● **Work to complete**
Rewrite the stretch of the listing below, from the line containing "January 2024" through the line containing "KEEP READING", as a Markdown table with the columns Row and Line Text. Number each row, skip blank lines, and leave the pictures out.

● **Data shown**
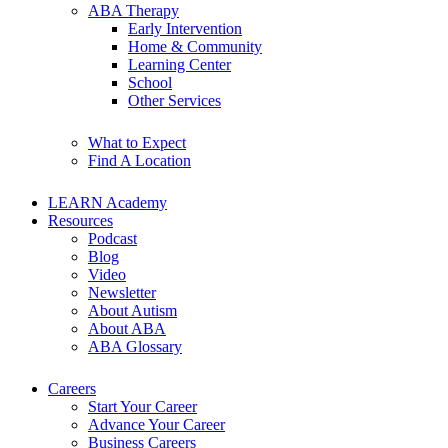
ABA Therapy
Early Intervention
Home & Community
Learning Center
School
Other Services
What to Expect
Find A Location
LEARN Academy
Resources
Podcast
Blog
Video
Newsletter
About Autism
About ABA
ABA Glossary
Careers
Start Your Career
Advance Your Career
Business Careers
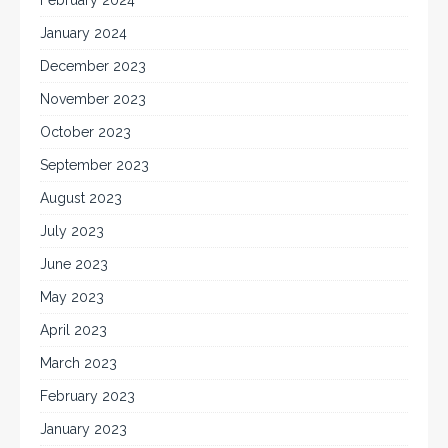
January 2024
December 2023
November 2023
October 2023
September 2023
August 2023
July 2023
June 2023
May 2023
April 2023
March 2023
February 2023
January 2023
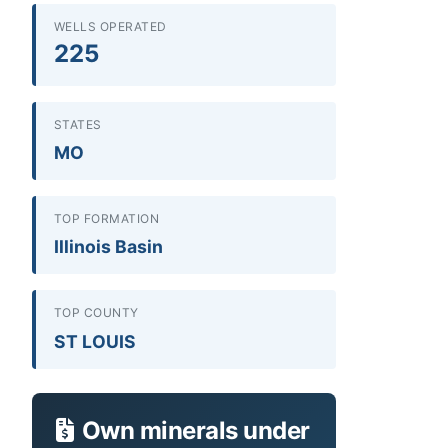
WELLS OPERATED
225
STATES
MO
TOP FORMATION
Illinois Basin
TOP COUNTY
ST LOUIS
Own minerals under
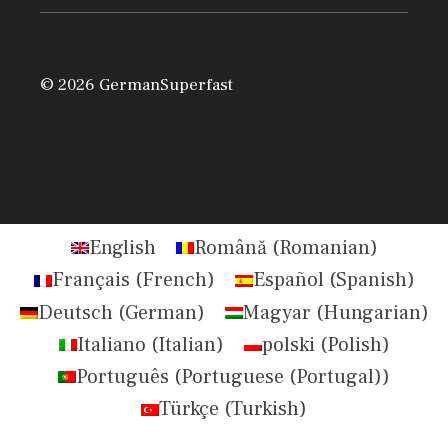
© 2026 GermanSuperfast
English
Română
(
Romanian
)
Français
(
French
)
Español
(
Spanish
)
Deutsch
(
German
)
Magyar
(
Hungarian
)
Italiano
(
Italian
)
polski
(
Polish
)
Português
(
Portuguese (Portugal)
)
Türkçe
(
Turkish
)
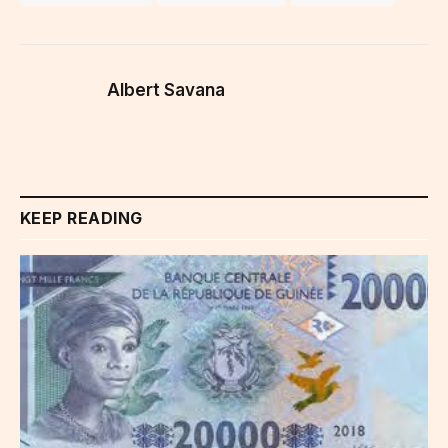
Albert Savana
KEEP READING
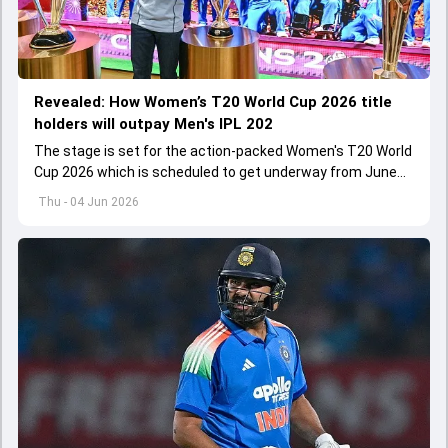
Revealed: How Women’s T20 World Cup 2026 title
holders will outpay Men's IPL 202
The stage is set for the action-packed Women's T20 World
Cup 2026 which is scheduled to get underway from June
12 with England and Sri Lanka taking on each other in the
Thu - 04 Jun 2026
opener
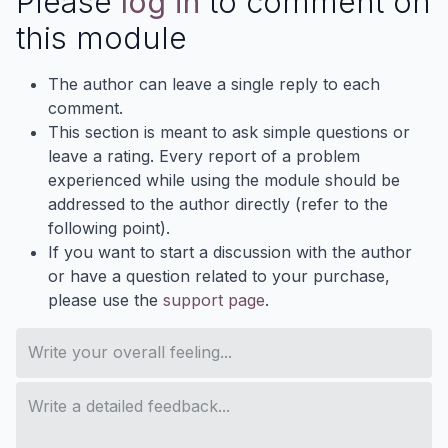
Please
log in
to comment on
this module
The author can leave a single reply to each
comment.
This section is meant to ask simple questions or
leave a rating. Every report of a problem
experienced while using the module should be
addressed to the author directly (refer to the
following point).
If you want to start a discussion with the author
or have a question related to your purchase,
please use the
support page
.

● **Exercise result**
| Row | Line Text |
|---|---|
| 1 | January 2024 |
| 2 | December 2023 |
| 3 | November 2023 |
| 4 | October 2023 |
| 5 | September 2023 |
| 6 | August 2023 |
| 7 | July 2023 |
| 8 | June 2023 |
| 9 | May 2023 |
| 10 | April 2023 |
| 11 | March 2023 |
| 12 | February 2023 |
| 13 | January 2023 |
| 14 | WELLS OPERATED |
| 15 | 225 |
| 16 | STATES |
| 17 | MO |
| 18 | TOP FORMATION |
| 19 | Illinois Basin |
| 20 | TOP COUNTY |
| 21 | ST LOUIS |
| 22 | Own minerals under |
| 23 | © 2026 GermanSuperfast |
| 24 | English |
| 25 | Română |
| 26 | ( |
| 27 | Romanian |
| 28 | ) |
| 29 | Français |
| 30 | ( |
| 31 | French |
| 32 | ) |
| 33 | Español |
| 34 | ( |
| 35 | Spanish |
| 36 | ) |
| 37 | Deutsch |
| 38 | ( |
| 39 | German |
| 40 | ) |
| 41 | Magyar |
| 42 | ( |
| 43 | Hungarian |
| 44 | ) |
| 45 | Italiano |
| 46 | ( |
| 47 | Italian |
| 48 | ) |
| 49 | polski |
| 50 | ( |
| 51 | Polish |
| 52 | ) |
| 53 | Português |
| 54 | ( |
| 55 | Portuguese (Portugal) |
| 56 | ) |
| 57 | Türkçe |
| 58 | ( |
| 59 | Turkish |
| 60 | ) |
| 61 | Albert Savana |
| 62 | KEEP READING |